One of the most helpful pieces I have read on vision, leadership and organizations was written by Jim Collins and Jerry Porras and included in the paperback edition of their book Built to Last. Collins and Porras argue that vision for an organization or group consists of two major components: core ideology and an envision future. The core ideology of an organization is comprised of its core purpose, some might call this the mission statement, and core values. An envisioned future is just what it says it is, a vision of where you want to be down the road. It is often this envisioned future that people talk about when they speak about “vision,” but I think Collins and Porras are more helpful to include the core purpose and core values in an understanding of vision. For Collins and Porras, an envision future should be comprised of goals – big, hairy, audacious goals vividly described.
What I find lacking in this extremely helpful understanding of the concept of vision is a sense that a certain part of a vision should be beyond reach. Goals are target to aim for and hopefully accomplish. Disappointment is the typical response when one fails to accomplish one’s goals, even big, hairy, audacious goals. Is there room in the concept of vision for the even larger horizon, the hoped for future that may be beyond long-range goals? To my mind the concept of vision should include that slightly ethereal “out there” that calls us into the future.
Not long ago, I came across someone who agrees with me on this. Max DePree, in his book Leading Without Power writes: Part of an organization’s vision can be an ideal toward which we always strive without ever reaching it. Part of a vision must be attainable, lest the group lose hope. A good idea does not a vision make. Without some risk, with some promise of change, with a touch of the unattainable, a good idea may just become the vision for a group. Visions are liable to fail. A vision can never be guaranteed, no matter what the price or source. (117) DePree argues that even though visions can fail, they are critical. Organizations without a view of reality may stumble along for a while but will never succeed. Organizations with vision remain mere organizations, surviving but not living, hitting temporary targets but not moving toward potential…. We can teach ourselves to see things the way they are. Only with vision can we begin to see things the way they can be. (116-117)
So maybe vision needs to include what theologians might call “an eschatological dimension,” that larger horizon which informs our core values, core purpose, and our envisioned future, but which remains a long-term yearning of the soul for a better world.
Such talk risks cutting vision loose from a mooring in reality, and that makes me think that we need one further dimension of vision, sight. DePree contrasts “sight” and “vision,” but he is also the person who wrote in an earlier book, the first responsibility of a leader is to define reality (Leadership is an Art, 11).

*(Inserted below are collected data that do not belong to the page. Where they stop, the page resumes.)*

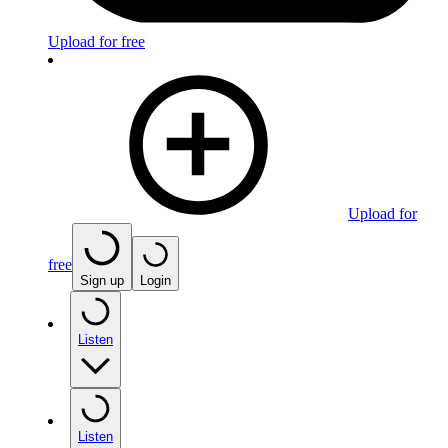
Upload for free
Upload for
free
Sign up
Login
Listen
Listen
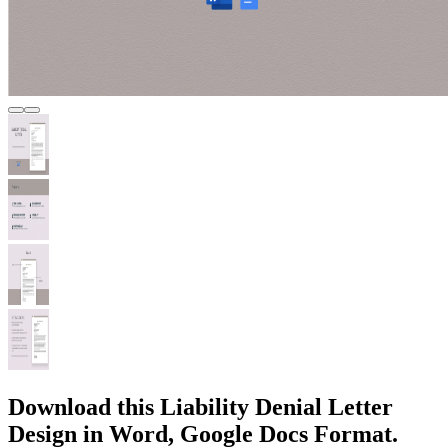
Download this Liability Denial Letter
Design in Word, Google Docs Format.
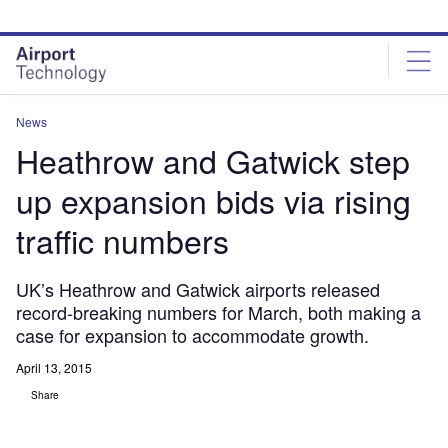
Skip
Skip
to
to
site
page
menu
content
News
Heathrow and Gatwick step
up expansion bids via rising
traffic numbers
UK’s Heathrow and Gatwick airports released
record-breaking numbers for March, both making a
case for expansion to accommodate growth.
April 13, 2015
Share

A comprehensive vision for an organization needs to include some sense of the world in which it functions – how its core purpose matters, how its core values add something to the culture, even as they provide a critique of some part of the surrounding culture, how its goals would change the current state of the world. If we want to get from here to there, we need to have both a sense of here and of there – and I think both can be included in a vision.

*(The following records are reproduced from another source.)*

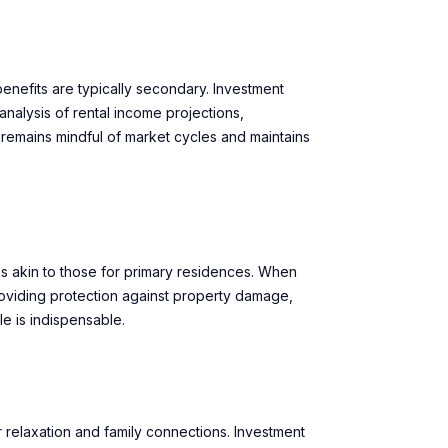
benefits are typically secondary. Investment
nalysis of rental income projections,
 remains mindful of market cycles and maintains
s akin to those for primary residences. When
oviding protection against property damage,
le is indispensable.
elaxation and family connections. Investment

To my mind, then, vision for an organization includes: (1) core purpose/mission and core values; (2) an envisioned future; (3) a larger horizon which calls the group forward even beyond its goals; and (4) a sense of the context in which the organization strives to live out its purpose, values and goals, a sense of the way the world is and of what will be needed to get from the present to the envisioned future.

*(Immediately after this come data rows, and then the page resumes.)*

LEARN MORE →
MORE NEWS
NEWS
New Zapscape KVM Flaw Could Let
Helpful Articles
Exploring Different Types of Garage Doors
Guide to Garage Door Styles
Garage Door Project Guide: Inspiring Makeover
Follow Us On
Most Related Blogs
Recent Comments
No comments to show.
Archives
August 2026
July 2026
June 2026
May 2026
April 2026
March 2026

Visionary leadership has primary responsibility for articulating vision, and especially for painting the picture of the envisioned future which is consistent with the core purpose and values, with the larger horizon, and which is sufficiently grounded in a sense of the present reality so as not to appear “impossible.” Depending on where an organization is in its life, visionary leaders may have different foci – sometimes they need to work to articulate core purpose and values, and sometimes they need to paint the vivid picture of the envisioned future (I am convinced that leaders can’t take people places they don’t want to go, but they can help people imagine a place they had never dreamed about going and help them get there). Sometimes visionary leaders need to remind people of the “way the world is” and sometime they need to remind them of the larger horizon which calls us into the future. Visionary leaders paint pictures and work with others to build the road that gets a group from here to there. Visionary leaders need to be able to lay some bricks for the road as well. Visionary leaders work cooperatively with others in all their endeavors.